Angelica beruhigte sich im Laufe des Tages, redete aber mit niemandem ein Wort, ausser Diane, da sie das ganze ja nicht mitbekommen hatte. Ben nutzte den Tag und packte seine Sachen, doch Severin hatte das Gefuehl, er wollte ihm aus dem Weg gehen: Jedes Mal, wenn sie sich im Haus trafen, wechselte er prompt die Richtung und verschwand.
Nach einer Woche war Ben vollstaendig ausgezogen.
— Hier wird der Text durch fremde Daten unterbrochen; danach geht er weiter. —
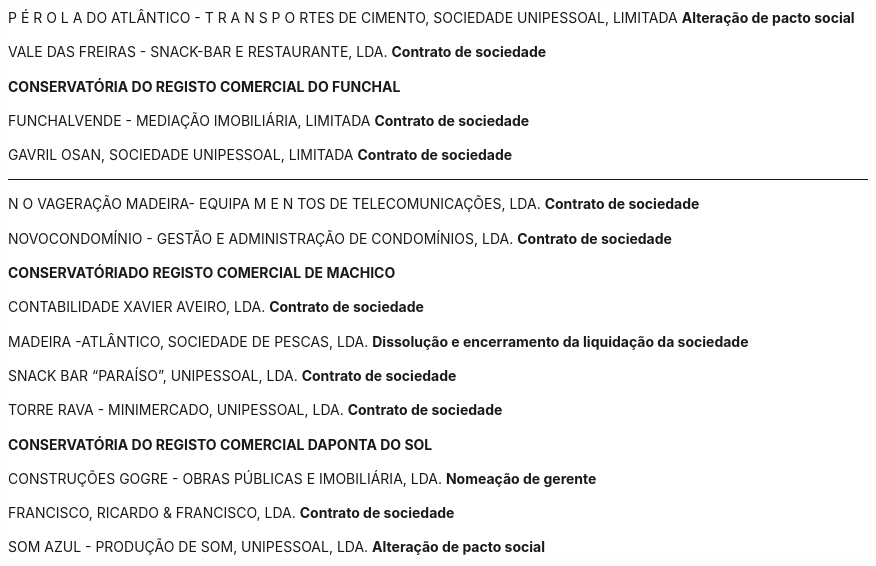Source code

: 
P É R O L A DO ATLÂNTICO - T R A N S P O RTES DE CIMENTO, SOCIEDADE
UNIPESSOAL, LIMITADA
**Alteração de pacto social**


VALE DAS FREIRAS - SNACK-BAR E RESTAURANTE, LDA.
**Contrato de sociedade**


**CONSERVATÓRIA DO REGISTO COMERCIAL DO FUNCHAL**


FUNCHALVENDE - MEDIAÇÃO IMOBILIÁRIA, LIMITADA
**Contrato de sociedade**


GAVRIL OSAN, SOCIEDADE UNIPESSOAL, LIMITADA
**Contrato de sociedade**




---

N O VAGERAÇÃO MADEIRA- EQUIPA M E N TOS DE TELECOMUNICAÇÕES, LDA.
**Contrato de sociedade**


NOVOCONDOMÍNIO - GESTÃO E ADMINISTRAÇÃO DE CONDOMÍNIOS, LDA.
**Contrato de sociedade**


**CONSERVATÓRIADO REGISTO COMERCIAL DE MACHICO**


CONTABILIDADE XAVIER AVEIRO, LDA.
**Contrato de sociedade**


MADEIRA -ATLÂNTICO, SOCIEDADE DE PESCAS, LDA.
**Dissolução e encerramento da liquidação da sociedade**


SNACK BAR “PARAÍSO”, UNIPESSOAL, LDA.
**Contrato de sociedade**


TORRE RAVA - MINIMERCADO, UNIPESSOAL, LDA.
**Contrato de sociedade**


**CONSERVATÓRIA DO REGISTO COMERCIAL DAPONTA DO SOL**


CONSTRUÇÕES GOGRE - OBRAS PÚBLICAS E IMOBILIÁRIA, LDA.
**Nomeação de gerente**


FRANCISCO, RICARDO & FRANCISCO, LDA.
**Contrato de sociedade**


SOM AZUL - PRODUÇÃO DE SOM, UNIPESSOAL, LDA.
**Alteração de pacto social**

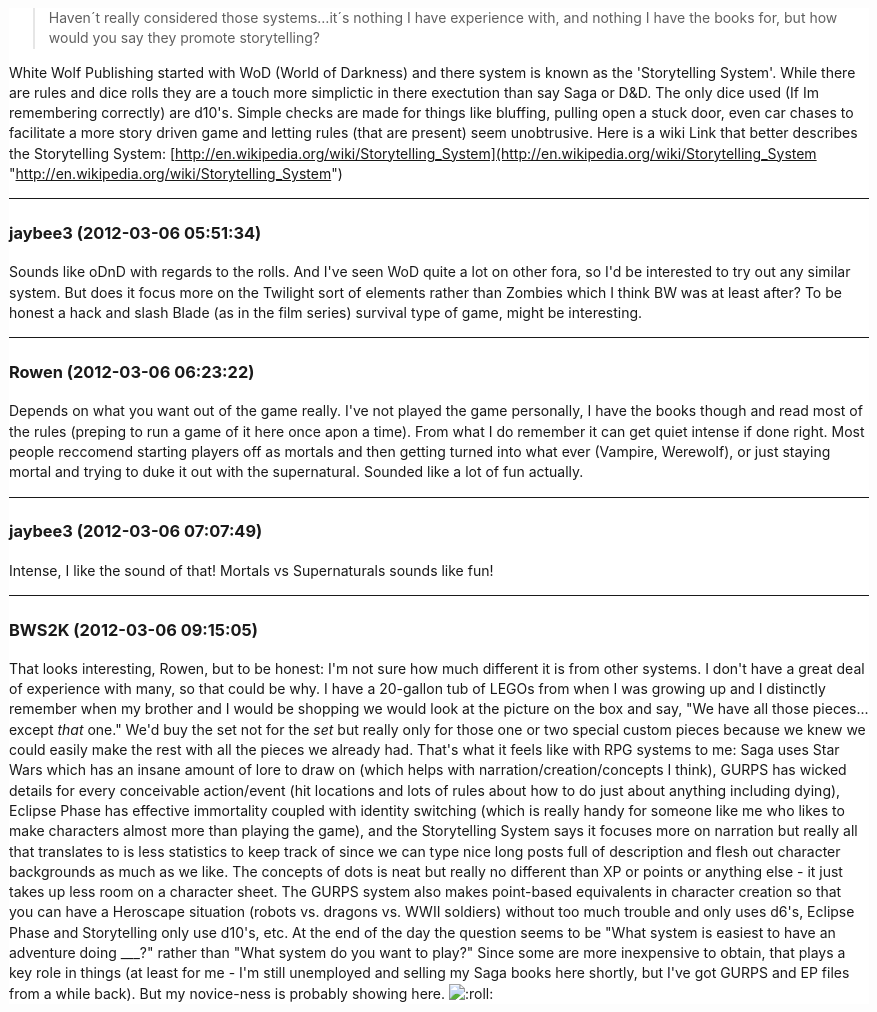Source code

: > Haven´t really considered those systems&#8230;it´s nothing I have experience with, and nothing I have the books for, but how would you say they promote storytelling?

White Wolf Publishing started with WoD (World of Darkness) and there system is known as the 'Storytelling System'. While there are rules and dice rolls they are a touch more simplictic in there exectution than say Saga or D&D. The only dice used (If Im remembering correctly) are d10's. Simple checks are made for things like bluffing, pulling open a stuck door, even car chases to facilitate a more story driven game and letting rules (that are present) seem unobtrusive.
Here is a wiki Link that better describes the Storytelling System: [http://en.wikipedia.org/wiki/Storytelling_System](http://en.wikipedia.org/wiki/Storytelling_System "http://en.wikipedia.org/wiki/Storytelling_System")

---

### **jaybee3** (2012-03-06 05:51:34)

Sounds like oDnD with regards to the rolls. And I've seen WoD quite a lot on other fora, so I'd be interested to try out any similar system. But does it focus more on the Twilight sort of elements rather than Zombies which I think BW was at least after?
To be honest a hack and slash Blade (as in the film series) survival type of game, might be interesting.

---

### **Rowen** (2012-03-06 06:23:22)

Depends on what you want out of the game really. I've not played the game personally, I have the books though and read most of the rules (preping to run a game of it here once apon a time). From what I do remember it can get quiet intense if done right. Most people reccomend starting players off as mortals and then getting turned into what ever (Vampire, Werewolf), or just staying mortal and trying to duke it out with the supernatural.
Sounded like a lot of fun actually.

---

### **jaybee3** (2012-03-06 07:07:49)

Intense, I like the sound of that! Mortals vs Supernaturals sounds like fun!

---

### **BWS2K** (2012-03-06 09:15:05)

That looks interesting, Rowen, but to be honest: I'm not sure how much different it is from other systems. I don't have a great deal of experience with many, so that could be why. I have a 20-gallon tub of LEGOs from when I was growing up and I distinctly remember when my brother and I would be shopping we would look at the picture on the box and say, "We have all those pieces... except *that* one." We'd buy the set not for the *set* but really only for those one or two special custom pieces because we knew we could easily make the rest with all the pieces we already had. That's what it feels like with RPG systems to me: Saga uses Star Wars which has an insane amount of lore to draw on (which helps with narration/creation/concepts I think), GURPS has wicked details for every conceivable action/event (hit locations and lots of rules about how to do just about anything including dying), Eclipse Phase has effective immortality coupled with identity switching (which is really handy for someone like me who likes to make characters almost more than playing the game), and the Storytelling System says it focuses more on narration but really all that translates to is less statistics to keep track of since we can type nice long posts full of description and flesh out character backgrounds as much as we like. The concepts of dots is neat but really no different than XP or points or anything else - it just takes up less room on a character sheet. The GURPS system also makes point-based equivalents in character creation so that you can have a Heroscape situation (robots vs. dragons vs. WWII soldiers) without too much trouble and only uses d6's, Eclipse Phase and Storytelling only use d10's, etc. At the end of the day the question seems to be "What system is easiest to have an adventure doing ___?" rather than "What system do you want to play?" Since some are more inexpensive to obtain, that plays a key role in things (at least for me - I'm still unemployed and selling my Saga books here shortly, but I've got GURPS and EP files from a while back).
But my novice-ness is probably showing here. ![:roll:](https://i.ibb.co/79WrFM7/icon-rolleyes.gif)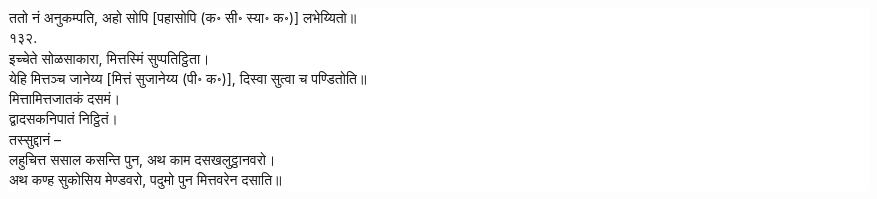 ततो नं अनुकम्पति, अहो सोपि [पहासोपि (क॰ सी॰ स्या॰ क॰)] लभेय्यितो॥  
१३२.  
इच्चेते सोळसाकारा, मित्तस्मिं सुप्पतिट्ठिता।  
येहि मित्तञ्च जानेय्य [मित्तं सुजानेय्य (पी॰ क॰)], दिस्वा सुत्वा च पण्डितोति॥  
मित्तामित्तजातकं दसमं।  
द्वादसकनिपातं निट्ठितं।  
तस्सुद्दानं –  
लहुचित्त ससाल कसन्ति पुन, अथ काम दसखलुट्ठानवरो।  
अथ कण्ह सुकोसिय मेण्डवरो, पदुमो पुन मित्तवरेन दसाति॥  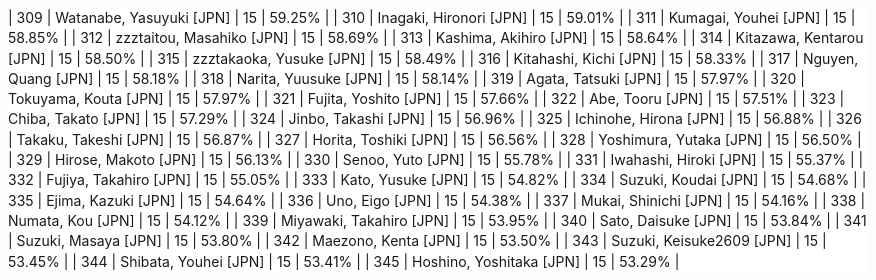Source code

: |  309  | Watanabe, Yasuyuki [JPN] |  15 |  59.25% |
|  310  | Inagaki, Hironori [JPN] |  15 |  59.01% |
|  311  | Kumagai, Youhei [JPN] |  15 |  58.85% |
|  312  | zzztaitou, Masahiko [JPN] |  15 |  58.69% |
|  313  | Kashima, Akihiro [JPN] |  15 |  58.64% |
|  314  | Kitazawa, Kentarou [JPN] |  15 |  58.50% |
|  315  | zzztakaoka, Yusuke [JPN] |  15 |  58.49% |
|  316  | Kitahashi, Kichi [JPN] |  15 |  58.33% |
|  317  | Nguyen, Quang [JPN] |  15 |  58.18% |
|  318  | Narita, Yuusuke [JPN] |  15 |  58.14% |
|  319  | Agata, Tatsuki [JPN] |  15 |  57.97% |
|  320  | Tokuyama, Kouta [JPN] |  15 |  57.97% |
|  321  | Fujita, Yoshito [JPN] |  15 |  57.66% |
|  322  | Abe, Tooru [JPN] |  15 |  57.51% |
|  323  | Chiba, Takato [JPN] |  15 |  57.29% |
|  324  | Jinbo, Takashi [JPN] |  15 |  56.96% |
|  325  | Ichinohe, Hirona [JPN] |  15 |  56.88% |
|  326  | Takaku, Takeshi [JPN] |  15 |  56.87% |
|  327  | Horita, Toshiki [JPN] |  15 |  56.56% |
|  328  | Yoshimura, Yutaka [JPN] |  15 |  56.50% |
|  329  | Hirose, Makoto [JPN] |  15 |  56.13% |
|  330  | Senoo, Yuto [JPN] |  15 |  55.78% |
|  331  | Iwahashi, Hiroki [JPN] |  15 |  55.37% |
|  332  | Fujiya, Takahiro [JPN] |  15 |  55.05% |
|  333  | Kato, Yusuke [JPN] |  15 |  54.82% |
|  334  | Suzuki, Koudai [JPN] |  15 |  54.68% |
|  335  | Ejima, Kazuki [JPN] |  15 |  54.64% |
|  336  | Uno, Eigo [JPN] |  15 |  54.38% |
|  337  | Mukai, Shinichi [JPN] |  15 |  54.16% |
|  338  | Numata, Kou [JPN] |  15 |  54.12% |
|  339  | Miyawaki, Takahiro [JPN] |  15 |  53.95% |
|  340  | Sato, Daisuke [JPN] |  15 |  53.84% |
|  341  | Suzuki, Masaya [JPN] |  15 |  53.80% |
|  342  | Maezono, Kenta [JPN] |  15 |  53.50% |
|  343  | Suzuki, Keisuke2609 [JPN] |  15 |  53.45% |
|  344  | Shibata, Youhei [JPN] |  15 |  53.41% |
|  345  | Hoshino, Yoshitaka [JPN] |  15 |  53.29% |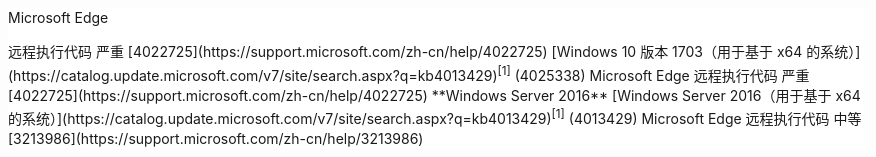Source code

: Microsoft Edge
</td>
<td style="border:1px solid black;">
远程执行代码
</td>
<td style="border:1px solid black;">
严重
</td>
<td style="border:1px solid black;">
[4022725](https://support.microsoft.com/zh-cn/help/4022725)
</td>
</tr>
<tr>
<td style="border:1px solid black;">
[Windows 10 版本 1703（用于基于 x64 的系统）](https://catalog.update.microsoft.com/v7/site/search.aspx?q=kb4013429)<sup>[1]</sup>  
(4025338)
</td>
<td style="border:1px solid black;">
Microsoft Edge
</td>
<td style="border:1px solid black;">
远程执行代码
</td>
<td style="border:1px solid black;">
严重
</td>
<td style="border:1px solid black;">
[4022725](https://support.microsoft.com/zh-cn/help/4022725)
</td>
</tr>
<tr>
<td style="border:1px solid black;" colspan="5">
**Windows Server 2016**
</td>
</tr>
<tr>
<td style="border:1px solid black;">
[Windows Server 2016（用于基于 x64 的系统）](https://catalog.update.microsoft.com/v7/site/search.aspx?q=kb4013429)<sup>[1]</sup>  
(4013429)
</td>
<td style="border:1px solid black;">
Microsoft Edge
</td>
<td style="border:1px solid black;">
远程执行代码
</td>
<td style="border:1px solid black;">
中等
</td>
<td style="border:1px solid black;">
[3213986](https://support.microsoft.com/zh-cn/help/3213986)
</td>
</tr>
</table>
Sein Zimmer war komplett leergeraeumt und auch er verschwunden. Niemand aus der Familie wusste wohin, da er es niemadem hatte sagen wollen. Die kommenden Tage verliefen ruhig, doch betruebt. Am Tisch sprach man nur noch wenige Worte miteinander und sagte auch sonst nicht viel. Jeder dachte an Ben. Jeder warf mindestens einmal am Tag den Blick in sein Zimmer, in der Hoffnung, sich geirrt zu haben; in der Hoffnung, er sei wieder da. Doch er war nicht da und er kam auch nicht. Nicht an Angelicas Geburtstag; nicht an Dianes.
Severin war bedrueckt. Er wusste nicht mehr, was er tun sollte, mit wem er reden sollte, wem er vertrauen sollte. Er vermisste Ben stark und wuenschte sich nichts sehnlicher, als dass er zumindest an seinem Geburtstag kommen und ihm gratulieren wuerde.